L’Ia est en train de produire des bouleversements dans tous les secteurs de la vie sociale et économique. Même la Justice tente de prendre le train en marche pour se coller aux réalités des algorithmes, mais il faudra trouver les mécanismes d’encadrement afin de conserver le facteur humain dans la prise de décisions.
Par Justin GOMIS – Avec l’avènement de l’Intelligence artificielle, tous les secteurs sont contraints de s’adapter, à l’image de la Justice qui ne veut pas rater le train de la modernité. Ce secteur veut améliorer la pratique de la justice en utilisant l’Ia dont les capacités d’analyse et de traitement de données ont fini de transformer la société. Le Centre de formation judiciaire (Cfj) organise, depuis hier, un atelier de renforcement de capacités, en collaboration avec l’Unesco, sur le thème : «L’Intelligence artificielle et l’Etat de Droit en Afrique de l’Ouest.» Il vise à renforcer la capacité du pouvoir judiciaire à prendre des décisions relatives aux systèmes d’Ia, dans le respect de l’Etat de Droit et conformément aux normes et au Droit international. «L’Intelligence artificielle transforme aujourd’hui de nombreux secteurs, y compris celui de la Justice. Elle est utilisée pour automatiser certaines tâches juridiques, améliorer l’efficacité des tribunaux», explique Souleymane Teliko, le Directeur général du Cfj. D’après l’ancien président de l’Ums, «l’Ia est en train de transformer profondément les pratiques judiciaires dans le monde». Mais, son utilisation présente beaucoup de risques. «Cette évolution soulève des questions majeures en ce qui concerne notamment la transformation des algorithmes, l’équité des décisions et les risques liés aux biais algorithmiques. L’un des cas les plus emblématiques des défis posés par l’Ia dans le domaine judiciaire est celui du domaine Compass, utilisé aux Etats-Unis pour évaluer le risque de récidive des justiciables», expose M. Teliko. «Cette affaire illustre les implications de l’Ia dans la prise de décision judiciaire, les bénéfices potentiels de son utilisation, mais aussi les risques liés à l’amplification des discriminations, à la remise en cause de l’autonomie des juges», poursuit le juge Teliko.

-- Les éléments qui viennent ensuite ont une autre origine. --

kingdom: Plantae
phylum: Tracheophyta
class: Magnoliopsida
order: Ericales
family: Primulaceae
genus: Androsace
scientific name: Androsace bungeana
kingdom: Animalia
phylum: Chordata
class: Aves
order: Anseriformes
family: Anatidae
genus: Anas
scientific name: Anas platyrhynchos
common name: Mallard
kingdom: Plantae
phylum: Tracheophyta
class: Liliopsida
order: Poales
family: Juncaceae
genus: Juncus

Cet avis est partagé par Samba Kane, Conseiller technique du ministre de la Justice. «L’impact de l’Ia sur notre système judiciaire mérite une attention particulière, bien que ce phénomène soit encore moins visible dans notre région. Il est indéniable que l’Intelligence artificielle est en train d’impacter le domaine judiciaire à travers notamment les évaluations de risques, la définition des peines, la justice prédictive. Cette transformation systémique soulève des défis considérables», alerte M. Kane.
Face à cette réalité, il est urgent de «mettre en place des mécanismes de contrôle pour éviter les biais discriminatoires». Le défi est de «maintenir l’autonomie des magistrats et veiller à ce que l’Ia reste un outil d’aide à la décision, et non un substitut au jugement humain», prévient Souleymane Teliko.
Au Cfj, il faudra s’adapter. Comment ? «L’un des défis majeurs est de développer des modules d’apprentissage adaptés aux réalités locales, en prenant en compte certains aspects comme : l’évolution du Droit face à l’Ia, comment former les magistrats à statuer sur des affaires impliquant l’Ia ? L’Ia comme outil pour les professionnels du Droit ? Quelles technologies peuvent être utilisées par les magistrats pour accélérer et fiabiliser le traitement des dossiers ? L’éthique et la régulation de l’Ia en Afrique : comment encadrer juridiquement l’Ia tout en garantissant un Etat de Droit juste et équitable ? L’intégration des modules sur l’intelligence artificielle dans les cursus de formation des magistrats et des responsables judiciaires ne peut se limiter à une simple transposition de modèles étrangers», propose le directeur du Cfj.
Aujourd’hui, il faut une ingénierie pédagogique adaptée aux spécificités des systèmes judiciaires africains, prenant en compte les réalités légales, institutionnelles et technologiques locales. «Il faudra procéder à une identification des compétences-clés que les magistrats doivent acquérir pour comprendre, encadrer et utiliser l’Ia dans leurs décisions, un développement de supports pédagogiques adaptés (cas pratiques, études de décisions assistées par l’Ia, simulations interactives)», ajoute M. Teliko.
Il faut noter que cette rencontre a réuni des pays comme le Burkina, le Mali, la Côte d’Ivoire, qui réfléchissent sur les meilleures méthodes d’intégration des modules de formation sur l’Ia dans les programmes de formation initiale et continue au niveau des institutions de formation judiciaire.